Guggenheim's Howard Ma maintained a Buy but cut his target from $60 to $50. He noted that while revenue beat, guidance came in about $15 million below consensus at the midpoint. He also pointed out that net revenue retention growth decelerated another percentage point sequentially to 118%, and some enterprise deals slipped.
BTIG analyst Nick Altmann also reiterated a Buy, lowering his target from $32 to $30. He highlighted a mixed picture in bookings: while GitLab recorded its highest net-new annual recurring revenue ever, underlying metrics like current remaining performance obligation growth moderated to 24% from 28% the prior quarter. The bigger concern for him was the margin guidance, which implies around 500 basis points of compression as the company spends.
The most dramatic cut came from Canaccord Genuity's Kingsley Crane, who slashed his price target from $70 to $40 while keeping a Buy rating. He called the 15%-17% revenue growth guidance "a material deceleration" and stated plainly, "FY27 will likely remain a transitional year from a revenue generation standpoint."
Needham's Mike Cikos (target cut from $50 to $32, Buy rating) echoed the transition theme, calling fiscal 2027 "a rebuilding year." He said management's five-step plan to "reinvigorate growth" is the right strategy—focused on areas like improving sales coverage—but cautioned "it will take time to play out" and will come with higher-than-expected expenses.
Rosenblatt Securities analyst Blair Abernethy (target cut from $55 to $43, Buy rating) noted softer performance in the U.S. market and continued delays in the government sector. He also mentioned that the rollout of GitLab's new Duo Agent AI platform has begun but is unlikely to significantly boost revenues in fiscal 2027.
Even the more neutral voice in the room, Cantor Fitzgerald's Jonathan Ruykhaver (Neutral rating, $30 target), acknowledged the shift. He said the "tone of the call positioned FY27 as a rebuilding year, with management focused on scaling sales capacity, reaccelerating first orders, and investing in its Duo Agent Platform to support longer-term growth."

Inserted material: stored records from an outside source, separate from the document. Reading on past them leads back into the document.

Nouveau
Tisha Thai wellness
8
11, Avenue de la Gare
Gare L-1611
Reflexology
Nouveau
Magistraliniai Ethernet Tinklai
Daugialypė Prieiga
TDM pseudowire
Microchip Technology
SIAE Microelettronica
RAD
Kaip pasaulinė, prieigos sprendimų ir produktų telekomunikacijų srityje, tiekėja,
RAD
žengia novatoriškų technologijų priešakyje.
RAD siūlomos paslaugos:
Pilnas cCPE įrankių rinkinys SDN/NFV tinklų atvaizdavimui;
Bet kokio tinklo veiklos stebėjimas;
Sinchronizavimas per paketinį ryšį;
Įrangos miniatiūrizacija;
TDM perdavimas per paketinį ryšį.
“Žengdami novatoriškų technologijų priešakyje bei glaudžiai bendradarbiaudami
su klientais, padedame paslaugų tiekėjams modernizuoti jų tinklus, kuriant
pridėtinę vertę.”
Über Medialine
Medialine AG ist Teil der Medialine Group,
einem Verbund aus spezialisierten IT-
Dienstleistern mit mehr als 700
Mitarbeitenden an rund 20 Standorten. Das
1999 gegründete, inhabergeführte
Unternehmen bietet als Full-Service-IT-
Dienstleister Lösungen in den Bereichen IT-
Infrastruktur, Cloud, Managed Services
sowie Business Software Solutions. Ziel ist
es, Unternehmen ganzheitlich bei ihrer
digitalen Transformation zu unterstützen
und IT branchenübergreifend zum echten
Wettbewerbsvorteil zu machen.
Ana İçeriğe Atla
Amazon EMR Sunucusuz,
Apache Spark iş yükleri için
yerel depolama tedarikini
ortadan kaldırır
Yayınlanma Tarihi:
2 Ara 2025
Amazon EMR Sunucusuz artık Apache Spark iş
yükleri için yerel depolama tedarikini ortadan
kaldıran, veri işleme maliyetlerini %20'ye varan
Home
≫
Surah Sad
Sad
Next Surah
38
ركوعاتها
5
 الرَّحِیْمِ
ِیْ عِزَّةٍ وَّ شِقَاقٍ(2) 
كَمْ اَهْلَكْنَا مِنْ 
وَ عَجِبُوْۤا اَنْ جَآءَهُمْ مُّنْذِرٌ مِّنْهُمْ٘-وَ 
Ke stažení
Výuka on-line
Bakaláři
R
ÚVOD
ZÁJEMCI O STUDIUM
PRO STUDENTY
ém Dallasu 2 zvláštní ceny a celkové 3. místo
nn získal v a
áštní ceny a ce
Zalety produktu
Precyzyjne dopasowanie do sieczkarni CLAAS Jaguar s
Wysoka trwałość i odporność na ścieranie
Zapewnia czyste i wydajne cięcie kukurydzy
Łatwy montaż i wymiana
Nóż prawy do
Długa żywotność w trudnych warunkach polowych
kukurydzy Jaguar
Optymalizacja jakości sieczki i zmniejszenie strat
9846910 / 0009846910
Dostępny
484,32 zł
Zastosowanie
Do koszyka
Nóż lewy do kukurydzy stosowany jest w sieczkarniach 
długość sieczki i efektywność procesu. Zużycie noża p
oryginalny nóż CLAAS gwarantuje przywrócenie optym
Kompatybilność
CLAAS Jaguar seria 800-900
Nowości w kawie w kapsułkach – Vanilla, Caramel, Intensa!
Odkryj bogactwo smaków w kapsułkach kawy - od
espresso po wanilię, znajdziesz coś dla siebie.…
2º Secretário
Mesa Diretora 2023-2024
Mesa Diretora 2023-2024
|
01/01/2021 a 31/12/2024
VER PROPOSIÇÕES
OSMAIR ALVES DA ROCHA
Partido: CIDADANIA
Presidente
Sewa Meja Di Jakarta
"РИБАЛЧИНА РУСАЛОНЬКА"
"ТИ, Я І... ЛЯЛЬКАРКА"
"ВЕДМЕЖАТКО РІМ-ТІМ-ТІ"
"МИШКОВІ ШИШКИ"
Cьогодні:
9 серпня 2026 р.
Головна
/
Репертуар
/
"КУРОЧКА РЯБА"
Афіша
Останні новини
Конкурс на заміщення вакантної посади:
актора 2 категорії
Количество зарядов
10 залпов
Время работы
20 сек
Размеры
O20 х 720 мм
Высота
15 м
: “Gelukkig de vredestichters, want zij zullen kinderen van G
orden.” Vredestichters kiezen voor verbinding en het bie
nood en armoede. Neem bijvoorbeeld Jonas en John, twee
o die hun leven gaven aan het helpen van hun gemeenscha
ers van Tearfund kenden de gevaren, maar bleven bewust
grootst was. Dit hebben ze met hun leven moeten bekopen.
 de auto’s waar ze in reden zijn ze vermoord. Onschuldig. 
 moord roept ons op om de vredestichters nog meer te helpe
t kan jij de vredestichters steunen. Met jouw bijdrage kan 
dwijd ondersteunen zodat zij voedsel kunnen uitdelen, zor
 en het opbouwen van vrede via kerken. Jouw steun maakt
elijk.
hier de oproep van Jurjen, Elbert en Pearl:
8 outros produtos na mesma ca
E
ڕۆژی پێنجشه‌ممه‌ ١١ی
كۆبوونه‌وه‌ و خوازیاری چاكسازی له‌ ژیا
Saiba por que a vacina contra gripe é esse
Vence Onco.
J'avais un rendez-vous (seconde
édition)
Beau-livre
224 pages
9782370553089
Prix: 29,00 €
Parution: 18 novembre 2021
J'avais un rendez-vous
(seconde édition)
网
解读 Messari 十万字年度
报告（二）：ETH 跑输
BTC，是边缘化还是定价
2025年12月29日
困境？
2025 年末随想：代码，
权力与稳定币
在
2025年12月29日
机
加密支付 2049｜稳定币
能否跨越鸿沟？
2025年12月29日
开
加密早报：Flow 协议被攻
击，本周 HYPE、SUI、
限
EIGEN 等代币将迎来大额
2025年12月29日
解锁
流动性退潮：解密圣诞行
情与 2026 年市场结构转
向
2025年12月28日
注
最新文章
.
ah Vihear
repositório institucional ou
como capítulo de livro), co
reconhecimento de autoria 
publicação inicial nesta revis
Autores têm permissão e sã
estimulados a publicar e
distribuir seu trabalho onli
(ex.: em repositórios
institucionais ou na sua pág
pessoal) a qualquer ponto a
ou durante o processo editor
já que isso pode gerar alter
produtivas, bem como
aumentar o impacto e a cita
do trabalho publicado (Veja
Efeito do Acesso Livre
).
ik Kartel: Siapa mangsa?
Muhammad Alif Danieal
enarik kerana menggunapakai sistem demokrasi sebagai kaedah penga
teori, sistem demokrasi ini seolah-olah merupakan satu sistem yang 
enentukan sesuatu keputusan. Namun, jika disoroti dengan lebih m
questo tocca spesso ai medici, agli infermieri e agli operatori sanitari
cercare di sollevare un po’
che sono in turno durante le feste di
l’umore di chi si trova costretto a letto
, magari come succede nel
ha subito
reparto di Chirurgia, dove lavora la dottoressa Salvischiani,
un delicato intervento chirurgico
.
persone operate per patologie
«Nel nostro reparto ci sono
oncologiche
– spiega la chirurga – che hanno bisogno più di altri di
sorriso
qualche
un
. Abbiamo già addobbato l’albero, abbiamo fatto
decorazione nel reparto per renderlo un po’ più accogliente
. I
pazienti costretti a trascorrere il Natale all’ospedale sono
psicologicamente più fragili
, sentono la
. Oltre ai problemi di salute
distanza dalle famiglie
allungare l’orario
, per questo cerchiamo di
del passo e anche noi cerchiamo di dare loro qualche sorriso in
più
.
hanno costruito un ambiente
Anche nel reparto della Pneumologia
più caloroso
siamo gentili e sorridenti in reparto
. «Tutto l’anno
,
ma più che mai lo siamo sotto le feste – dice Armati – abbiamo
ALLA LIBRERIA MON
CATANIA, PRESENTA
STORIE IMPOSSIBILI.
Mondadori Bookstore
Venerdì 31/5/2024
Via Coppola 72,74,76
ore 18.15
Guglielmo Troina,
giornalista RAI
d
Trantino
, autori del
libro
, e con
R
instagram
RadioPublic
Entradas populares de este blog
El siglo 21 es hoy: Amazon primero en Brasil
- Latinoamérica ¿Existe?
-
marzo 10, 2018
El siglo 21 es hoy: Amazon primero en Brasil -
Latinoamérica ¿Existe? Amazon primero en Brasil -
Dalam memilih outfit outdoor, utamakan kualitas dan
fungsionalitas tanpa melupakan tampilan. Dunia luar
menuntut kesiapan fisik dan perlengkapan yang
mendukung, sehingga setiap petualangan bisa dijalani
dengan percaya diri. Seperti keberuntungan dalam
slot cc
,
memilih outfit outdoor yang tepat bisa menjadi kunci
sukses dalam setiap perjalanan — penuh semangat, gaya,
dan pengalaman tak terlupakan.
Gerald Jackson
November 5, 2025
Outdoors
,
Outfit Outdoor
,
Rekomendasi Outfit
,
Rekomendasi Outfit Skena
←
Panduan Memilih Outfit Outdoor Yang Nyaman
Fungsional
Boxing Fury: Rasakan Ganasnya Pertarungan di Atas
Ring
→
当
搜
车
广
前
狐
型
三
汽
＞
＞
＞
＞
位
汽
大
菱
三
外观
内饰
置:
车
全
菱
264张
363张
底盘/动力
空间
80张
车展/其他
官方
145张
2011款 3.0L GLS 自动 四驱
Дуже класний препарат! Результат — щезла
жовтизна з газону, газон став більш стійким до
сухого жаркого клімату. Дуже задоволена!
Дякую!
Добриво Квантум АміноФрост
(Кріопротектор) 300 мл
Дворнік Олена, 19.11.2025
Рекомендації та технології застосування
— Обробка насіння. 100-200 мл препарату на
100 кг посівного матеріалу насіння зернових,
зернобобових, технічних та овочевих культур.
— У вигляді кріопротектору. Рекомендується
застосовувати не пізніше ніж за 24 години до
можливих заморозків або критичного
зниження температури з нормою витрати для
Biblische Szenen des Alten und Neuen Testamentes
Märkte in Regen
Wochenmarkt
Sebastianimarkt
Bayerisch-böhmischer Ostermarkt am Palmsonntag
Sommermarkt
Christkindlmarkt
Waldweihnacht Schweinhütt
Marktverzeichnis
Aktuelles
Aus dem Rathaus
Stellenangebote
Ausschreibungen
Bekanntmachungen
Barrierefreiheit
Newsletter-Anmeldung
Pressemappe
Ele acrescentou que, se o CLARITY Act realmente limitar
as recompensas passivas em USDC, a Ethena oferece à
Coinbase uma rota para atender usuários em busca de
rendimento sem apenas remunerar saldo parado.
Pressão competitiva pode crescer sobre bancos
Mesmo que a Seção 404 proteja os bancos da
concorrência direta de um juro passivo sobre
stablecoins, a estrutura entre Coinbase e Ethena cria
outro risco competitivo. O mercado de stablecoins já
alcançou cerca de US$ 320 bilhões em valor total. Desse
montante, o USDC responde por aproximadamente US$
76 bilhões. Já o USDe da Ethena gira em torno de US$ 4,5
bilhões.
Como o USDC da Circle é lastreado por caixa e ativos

So, what's an investor to make of this? GitLab is essentially saying: "We had a great quarter, but we need to spend money to fix some things and build for the future, so next year's numbers won't look as pretty." Wall Street is responding by saying: "We believe you, and we think the long-term plan makes sense, but we have to re-price the stock for this period of lower growth and margins."
The stock's decline reflects that immediate repricing. It's the market's way of discounting the promised future payoff against the certain near-term costs. For now, GitLab shares are caught in the transition.